【译】 SolidGoldMagikarp (plus, prompt generation)

Posted Jul 22, 2024

By Jessica Rumbelow 28 min read

原文：SolidGoldMagikarp (plus, prompt generation)

更新 (2023年2月14日): ChatGPT 似乎已经修复了！然而，OpenAI playground 仍然可以引发出非常奇怪的行为，特别是使用 davinci-instruct 模型。

更多的技术细节可以查看这里

我们在这里找到的token背后的故事的更深入（有趣）的调查。

杰西卡·伦贝洛和马修·沃特金斯在过去两个月内，于 SERI-MATS 完成的工作。

TL;DR

异常token：GPT的一个神秘故障模式（可靠地侮辱了Matthew）

我们发现了一组异常token，这些token会导致GPT-2和GPT-3模型出现以前未记录的故障模式。（“instruct”模型在这种情况下“特别疯狂”，正如janus观察到的。）
许多这些token在OpenAI GPT-3 playground中的temperature为0时可靠地破坏了确定性（理论上不应该发生）。

提示生成：一种新的语言模型可解释性方法（可靠地找到导致目标完成的提示）。这对以下情况很有用：

引出知识
生成对抗性输入
自动化提示搜索（例如，用于微调）

在这篇文章中，我们将介绍一种新的语言模型可解释性方法的原型，这种方法可以可靠地生成导致目标完成的对抗性提示。我们还将展示GPT-2和GPT-3语言模型的一个以前未记录的故障模式，这种模式会导致奇怪的completation（在某些情况下明确违反了模型的目的），并展示我们对这种现象的调查结果。更多的技术细节可以在后续文章中找到。第三篇文章，关于“故障token考古学”，是我们发现异常标记奇怪名称的起源的有趣（和令人困惑）的叙述。

Prompt Generation

首先是提示生成。一个简单的直觉是考虑图像分类器的特征可视化（如果你不熟悉这个概念，这里有一个优秀的解释）。

我们可以通过取一些随机输入并使用梯度下降来调整它，直到它最大化特定的激活，来研究神经网络如何表示概念。上面的图像显示了最大化输出对数几率的输入结果，这些类别包括“金鱼”、“君主”、“狼蛛”和“火烈鸟”。这很酷！我们可以看到VGG认为世界上最“金鱼”的东西，它有鳞片和鳍。注意，这不是一只金鱼的图片。我们没有看到VGG训练时使用的输入类型。我们看到了VGG学到的东西。这很有用：如果你想检查你的金鱼检测器，特征可视化只显示了水，你就会知道模型实际上并没有学会检测金鱼，而是它们通常出现的环境。所以它会将包含水的每张图片标记为“金鱼”，这可能不是你想要。是时候去获取更多的训练数据了。

那么，我们如何将这种方法应用到语言模型上呢？

这里有一些有趣的东西。注意，与图像模型一样，我们不是在优化现实的输入，而是在优化最大化目标完成输出概率的输入，如上所示。

所以现在我们可以做这样的事情：

还有这个：

我们将让你感叹导致上述优化输入的互联网状态，对于标记“女孩”。

我们是如何做到这一点的呢？这很棘手，因为与像素值不同，LLMs的输入是离散的token。这不利于梯度下降。然而，这些离散token被映射到嵌入中，这些嵌入占据了一个连续的空间，尽管是稀疏的。（大部分空间并不对应实际token——在嵌入空间中token之间有很多空间，我们不想在那里找到解决方案。）然而，通过结合正则化和在优化过程中明确强制使嵌入保持在合法标记领域内，我们可以让它工作。如果你想更详细地了解，代码可以在这里找到。

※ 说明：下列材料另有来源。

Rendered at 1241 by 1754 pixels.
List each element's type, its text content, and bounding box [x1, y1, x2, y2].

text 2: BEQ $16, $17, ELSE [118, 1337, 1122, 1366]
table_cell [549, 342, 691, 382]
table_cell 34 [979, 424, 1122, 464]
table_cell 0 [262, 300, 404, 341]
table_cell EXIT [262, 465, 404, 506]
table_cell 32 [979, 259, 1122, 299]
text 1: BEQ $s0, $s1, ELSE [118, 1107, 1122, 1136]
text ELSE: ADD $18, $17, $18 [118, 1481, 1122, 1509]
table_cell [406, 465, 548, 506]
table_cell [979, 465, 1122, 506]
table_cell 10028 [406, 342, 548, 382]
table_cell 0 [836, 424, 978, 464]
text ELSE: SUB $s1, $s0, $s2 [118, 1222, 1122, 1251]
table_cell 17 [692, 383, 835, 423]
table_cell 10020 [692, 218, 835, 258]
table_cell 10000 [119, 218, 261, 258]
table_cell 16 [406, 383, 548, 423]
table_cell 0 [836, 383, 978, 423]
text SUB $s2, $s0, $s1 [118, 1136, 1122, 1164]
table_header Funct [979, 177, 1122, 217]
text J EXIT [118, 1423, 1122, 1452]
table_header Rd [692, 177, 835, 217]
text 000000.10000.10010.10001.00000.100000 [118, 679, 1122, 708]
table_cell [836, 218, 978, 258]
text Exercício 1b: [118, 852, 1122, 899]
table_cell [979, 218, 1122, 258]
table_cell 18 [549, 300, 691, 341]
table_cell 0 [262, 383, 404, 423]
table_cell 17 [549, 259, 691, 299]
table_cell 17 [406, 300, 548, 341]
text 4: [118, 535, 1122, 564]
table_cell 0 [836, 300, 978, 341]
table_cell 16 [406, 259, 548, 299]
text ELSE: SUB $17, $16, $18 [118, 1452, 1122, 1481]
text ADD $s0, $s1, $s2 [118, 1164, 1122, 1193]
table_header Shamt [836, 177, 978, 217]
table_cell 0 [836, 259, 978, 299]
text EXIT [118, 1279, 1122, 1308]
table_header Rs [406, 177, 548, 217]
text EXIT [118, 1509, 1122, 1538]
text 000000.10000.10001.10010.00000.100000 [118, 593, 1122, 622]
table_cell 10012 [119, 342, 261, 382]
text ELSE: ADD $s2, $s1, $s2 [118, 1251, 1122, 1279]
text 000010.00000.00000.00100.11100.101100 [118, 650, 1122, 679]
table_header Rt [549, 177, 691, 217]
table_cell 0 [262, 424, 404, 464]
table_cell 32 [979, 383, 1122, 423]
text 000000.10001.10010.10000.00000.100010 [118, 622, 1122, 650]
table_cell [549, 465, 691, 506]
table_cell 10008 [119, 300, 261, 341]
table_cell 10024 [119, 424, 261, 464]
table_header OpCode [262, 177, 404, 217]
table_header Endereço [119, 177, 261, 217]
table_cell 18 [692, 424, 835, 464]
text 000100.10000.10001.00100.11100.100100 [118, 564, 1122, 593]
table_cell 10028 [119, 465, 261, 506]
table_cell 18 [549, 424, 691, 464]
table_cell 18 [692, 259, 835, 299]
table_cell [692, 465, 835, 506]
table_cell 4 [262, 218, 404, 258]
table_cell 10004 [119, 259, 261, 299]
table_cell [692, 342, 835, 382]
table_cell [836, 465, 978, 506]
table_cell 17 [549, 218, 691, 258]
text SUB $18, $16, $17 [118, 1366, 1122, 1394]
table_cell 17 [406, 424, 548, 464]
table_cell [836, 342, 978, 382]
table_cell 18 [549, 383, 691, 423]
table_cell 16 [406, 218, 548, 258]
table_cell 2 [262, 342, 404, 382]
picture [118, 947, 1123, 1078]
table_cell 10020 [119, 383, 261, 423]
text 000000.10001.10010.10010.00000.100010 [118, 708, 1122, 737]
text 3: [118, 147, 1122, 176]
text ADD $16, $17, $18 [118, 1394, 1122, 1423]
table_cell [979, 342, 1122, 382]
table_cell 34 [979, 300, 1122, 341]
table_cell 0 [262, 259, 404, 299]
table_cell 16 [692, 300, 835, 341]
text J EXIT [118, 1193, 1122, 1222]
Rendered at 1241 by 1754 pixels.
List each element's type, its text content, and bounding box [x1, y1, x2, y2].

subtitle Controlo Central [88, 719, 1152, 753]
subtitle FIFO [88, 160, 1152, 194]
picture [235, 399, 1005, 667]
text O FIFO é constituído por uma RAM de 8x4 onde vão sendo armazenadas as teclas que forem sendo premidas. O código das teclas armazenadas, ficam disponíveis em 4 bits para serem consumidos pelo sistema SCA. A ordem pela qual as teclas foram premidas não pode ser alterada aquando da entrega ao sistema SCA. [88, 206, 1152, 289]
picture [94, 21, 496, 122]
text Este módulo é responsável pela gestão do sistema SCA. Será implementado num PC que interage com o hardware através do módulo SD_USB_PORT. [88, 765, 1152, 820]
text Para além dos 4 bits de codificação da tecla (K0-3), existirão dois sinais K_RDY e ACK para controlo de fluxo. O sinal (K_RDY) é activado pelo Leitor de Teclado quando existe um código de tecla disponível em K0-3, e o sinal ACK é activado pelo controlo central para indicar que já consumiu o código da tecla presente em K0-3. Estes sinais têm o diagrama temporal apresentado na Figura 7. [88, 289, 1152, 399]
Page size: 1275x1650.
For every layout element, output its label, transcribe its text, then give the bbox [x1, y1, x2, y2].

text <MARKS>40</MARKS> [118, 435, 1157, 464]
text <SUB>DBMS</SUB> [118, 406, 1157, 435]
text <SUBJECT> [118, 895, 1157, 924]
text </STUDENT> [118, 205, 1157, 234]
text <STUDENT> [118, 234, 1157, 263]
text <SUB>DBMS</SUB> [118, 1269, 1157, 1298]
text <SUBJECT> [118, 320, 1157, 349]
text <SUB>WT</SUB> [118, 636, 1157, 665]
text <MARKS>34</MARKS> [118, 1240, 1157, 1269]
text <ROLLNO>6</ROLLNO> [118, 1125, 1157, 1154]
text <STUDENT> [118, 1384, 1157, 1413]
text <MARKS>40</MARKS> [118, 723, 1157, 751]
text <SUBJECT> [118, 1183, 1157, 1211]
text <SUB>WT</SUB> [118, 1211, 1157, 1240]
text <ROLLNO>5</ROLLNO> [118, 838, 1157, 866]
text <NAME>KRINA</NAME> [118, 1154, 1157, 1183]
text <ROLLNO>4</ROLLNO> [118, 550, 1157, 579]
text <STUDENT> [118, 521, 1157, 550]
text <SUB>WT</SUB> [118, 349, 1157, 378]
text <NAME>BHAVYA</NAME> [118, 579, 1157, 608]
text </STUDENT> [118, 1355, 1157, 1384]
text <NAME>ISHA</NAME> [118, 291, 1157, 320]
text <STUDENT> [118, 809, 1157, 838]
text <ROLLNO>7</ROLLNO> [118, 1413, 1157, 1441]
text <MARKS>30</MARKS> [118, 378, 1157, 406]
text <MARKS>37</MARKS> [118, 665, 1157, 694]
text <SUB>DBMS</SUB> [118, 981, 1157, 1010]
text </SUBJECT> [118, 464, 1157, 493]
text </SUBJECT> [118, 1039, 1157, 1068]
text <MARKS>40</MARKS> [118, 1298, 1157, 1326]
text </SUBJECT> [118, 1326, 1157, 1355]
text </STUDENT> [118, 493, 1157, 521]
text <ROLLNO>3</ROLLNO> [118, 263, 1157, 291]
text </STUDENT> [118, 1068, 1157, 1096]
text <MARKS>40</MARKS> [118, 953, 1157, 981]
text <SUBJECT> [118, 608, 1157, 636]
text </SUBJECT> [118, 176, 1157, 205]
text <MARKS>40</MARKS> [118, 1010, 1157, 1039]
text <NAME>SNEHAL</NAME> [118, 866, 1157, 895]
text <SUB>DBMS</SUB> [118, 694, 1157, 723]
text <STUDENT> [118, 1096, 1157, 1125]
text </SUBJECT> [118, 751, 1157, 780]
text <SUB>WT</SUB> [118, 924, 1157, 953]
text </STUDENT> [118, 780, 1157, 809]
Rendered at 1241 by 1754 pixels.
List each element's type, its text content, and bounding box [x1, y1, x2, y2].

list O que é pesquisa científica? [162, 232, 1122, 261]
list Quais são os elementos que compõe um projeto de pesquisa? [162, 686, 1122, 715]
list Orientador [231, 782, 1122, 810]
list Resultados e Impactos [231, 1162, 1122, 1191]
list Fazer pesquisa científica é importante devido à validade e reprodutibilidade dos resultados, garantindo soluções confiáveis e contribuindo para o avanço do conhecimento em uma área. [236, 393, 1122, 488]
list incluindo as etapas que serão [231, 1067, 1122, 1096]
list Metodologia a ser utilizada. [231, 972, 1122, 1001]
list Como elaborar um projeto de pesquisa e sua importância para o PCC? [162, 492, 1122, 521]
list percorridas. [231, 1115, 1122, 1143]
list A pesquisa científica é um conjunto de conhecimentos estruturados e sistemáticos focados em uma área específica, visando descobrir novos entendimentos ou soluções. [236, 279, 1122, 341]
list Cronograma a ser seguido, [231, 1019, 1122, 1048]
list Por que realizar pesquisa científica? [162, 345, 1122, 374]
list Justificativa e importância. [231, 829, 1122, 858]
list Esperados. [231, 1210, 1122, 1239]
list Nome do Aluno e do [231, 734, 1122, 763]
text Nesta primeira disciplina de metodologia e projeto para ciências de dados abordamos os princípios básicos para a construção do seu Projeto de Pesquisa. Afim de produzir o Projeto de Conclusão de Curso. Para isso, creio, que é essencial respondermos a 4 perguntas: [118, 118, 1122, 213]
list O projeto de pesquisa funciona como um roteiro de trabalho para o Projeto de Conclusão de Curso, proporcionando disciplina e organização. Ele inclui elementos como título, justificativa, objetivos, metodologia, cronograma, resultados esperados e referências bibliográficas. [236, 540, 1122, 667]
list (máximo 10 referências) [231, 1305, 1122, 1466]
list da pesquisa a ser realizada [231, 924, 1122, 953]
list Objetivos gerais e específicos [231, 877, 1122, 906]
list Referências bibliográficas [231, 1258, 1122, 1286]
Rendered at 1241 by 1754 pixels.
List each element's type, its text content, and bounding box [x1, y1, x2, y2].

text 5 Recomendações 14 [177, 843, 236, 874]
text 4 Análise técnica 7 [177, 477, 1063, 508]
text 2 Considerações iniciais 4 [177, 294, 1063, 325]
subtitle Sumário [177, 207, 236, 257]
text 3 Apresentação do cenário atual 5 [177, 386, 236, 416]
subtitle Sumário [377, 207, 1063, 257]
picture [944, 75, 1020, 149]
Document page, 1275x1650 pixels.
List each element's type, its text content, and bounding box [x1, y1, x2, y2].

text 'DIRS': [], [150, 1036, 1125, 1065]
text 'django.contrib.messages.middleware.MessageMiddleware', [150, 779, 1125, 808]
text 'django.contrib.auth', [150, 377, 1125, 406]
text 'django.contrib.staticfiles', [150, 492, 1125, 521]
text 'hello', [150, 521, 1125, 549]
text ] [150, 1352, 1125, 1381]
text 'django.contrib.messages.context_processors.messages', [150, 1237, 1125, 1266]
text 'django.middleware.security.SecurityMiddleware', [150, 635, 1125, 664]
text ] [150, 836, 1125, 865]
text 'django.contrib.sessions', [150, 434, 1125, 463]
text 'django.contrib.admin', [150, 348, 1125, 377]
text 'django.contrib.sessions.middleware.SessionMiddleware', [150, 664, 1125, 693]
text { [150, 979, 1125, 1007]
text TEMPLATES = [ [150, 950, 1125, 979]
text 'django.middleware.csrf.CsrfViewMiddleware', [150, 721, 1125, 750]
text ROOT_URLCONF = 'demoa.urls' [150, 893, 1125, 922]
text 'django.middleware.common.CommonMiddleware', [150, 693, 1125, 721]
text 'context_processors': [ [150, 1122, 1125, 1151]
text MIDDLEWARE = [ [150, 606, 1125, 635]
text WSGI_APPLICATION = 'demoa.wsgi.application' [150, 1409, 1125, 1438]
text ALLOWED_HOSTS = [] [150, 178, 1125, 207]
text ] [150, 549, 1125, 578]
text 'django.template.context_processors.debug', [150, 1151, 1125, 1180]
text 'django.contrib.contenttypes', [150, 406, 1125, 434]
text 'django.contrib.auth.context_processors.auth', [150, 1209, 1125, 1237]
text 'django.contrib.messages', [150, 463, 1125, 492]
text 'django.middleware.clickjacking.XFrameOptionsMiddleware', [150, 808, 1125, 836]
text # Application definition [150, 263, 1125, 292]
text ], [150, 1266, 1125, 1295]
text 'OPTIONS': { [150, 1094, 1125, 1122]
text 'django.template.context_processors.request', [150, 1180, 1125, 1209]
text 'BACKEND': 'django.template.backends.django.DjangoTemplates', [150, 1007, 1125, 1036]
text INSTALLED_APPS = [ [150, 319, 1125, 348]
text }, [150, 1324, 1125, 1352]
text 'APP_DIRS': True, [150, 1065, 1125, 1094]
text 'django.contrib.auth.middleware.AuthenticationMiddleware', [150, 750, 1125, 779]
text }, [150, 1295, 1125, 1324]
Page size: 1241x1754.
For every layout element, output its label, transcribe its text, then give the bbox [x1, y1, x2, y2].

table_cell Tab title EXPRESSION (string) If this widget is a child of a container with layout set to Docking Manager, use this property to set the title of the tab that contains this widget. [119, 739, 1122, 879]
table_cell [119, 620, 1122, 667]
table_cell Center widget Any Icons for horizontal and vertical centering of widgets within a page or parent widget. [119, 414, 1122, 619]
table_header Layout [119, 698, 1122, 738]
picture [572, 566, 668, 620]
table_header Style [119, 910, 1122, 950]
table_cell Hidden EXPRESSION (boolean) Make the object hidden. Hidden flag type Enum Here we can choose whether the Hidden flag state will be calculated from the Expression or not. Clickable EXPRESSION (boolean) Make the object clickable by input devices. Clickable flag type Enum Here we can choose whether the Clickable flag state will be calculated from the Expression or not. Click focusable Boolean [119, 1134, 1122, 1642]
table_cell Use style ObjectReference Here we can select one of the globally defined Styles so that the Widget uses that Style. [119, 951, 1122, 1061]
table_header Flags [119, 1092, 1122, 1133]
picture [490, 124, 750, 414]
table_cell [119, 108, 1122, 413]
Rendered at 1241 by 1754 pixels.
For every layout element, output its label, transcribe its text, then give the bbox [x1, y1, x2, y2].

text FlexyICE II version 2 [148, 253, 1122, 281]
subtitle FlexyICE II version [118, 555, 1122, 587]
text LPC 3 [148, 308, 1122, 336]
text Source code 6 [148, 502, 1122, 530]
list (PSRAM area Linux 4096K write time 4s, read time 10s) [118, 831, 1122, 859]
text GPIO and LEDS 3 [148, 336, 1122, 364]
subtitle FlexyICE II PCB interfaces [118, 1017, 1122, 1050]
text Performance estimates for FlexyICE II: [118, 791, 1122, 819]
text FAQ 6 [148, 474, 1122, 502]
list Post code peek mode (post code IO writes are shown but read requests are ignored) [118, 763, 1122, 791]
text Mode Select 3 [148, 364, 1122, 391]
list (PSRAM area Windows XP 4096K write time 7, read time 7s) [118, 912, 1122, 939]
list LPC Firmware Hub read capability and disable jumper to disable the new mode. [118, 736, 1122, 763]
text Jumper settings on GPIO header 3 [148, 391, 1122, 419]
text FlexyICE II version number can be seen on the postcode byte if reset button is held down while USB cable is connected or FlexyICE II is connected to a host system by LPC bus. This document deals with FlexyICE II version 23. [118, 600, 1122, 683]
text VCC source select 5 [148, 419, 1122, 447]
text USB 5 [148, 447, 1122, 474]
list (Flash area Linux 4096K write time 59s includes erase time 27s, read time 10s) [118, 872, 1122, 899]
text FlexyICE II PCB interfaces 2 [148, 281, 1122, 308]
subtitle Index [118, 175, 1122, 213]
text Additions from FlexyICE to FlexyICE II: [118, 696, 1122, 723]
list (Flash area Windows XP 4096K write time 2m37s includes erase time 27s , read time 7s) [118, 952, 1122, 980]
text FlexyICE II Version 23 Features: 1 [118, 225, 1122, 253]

这种类型的提示生成之所以可能，是因为标记嵌入空间具有某种语义一致性。语义相关的标记往往被发现彼此靠近。我们通过在GPT标记集的嵌入空间上进行k-means聚类，发现了这一点，并发现许多聚类对随机初始化质心非常稳健。这里有一些例子：

寻找奇怪的标记

在这个过程中，我们发现了一些奇怪的标记。这是怎么发生的。

我们对k-means算法产生的聚类产生的语义相关性感兴趣，为了探究这一点，我们寻找每个聚类质心最近的合法标记嵌入。但是似乎有些问题，因为标记看起来很奇怪，似乎与聚类（或任何其他东西）没有语义相关性。在多次运行中，我们不断看到同样的少数标记扮演这个角色，它们的外观非常“不像标记”。有一些特殊字符和控制字符，但也有像’ TheNitromeFan’、’ SolidGoldMagikarp’和’cloneembedreportprint’这样的长而不熟悉字符串。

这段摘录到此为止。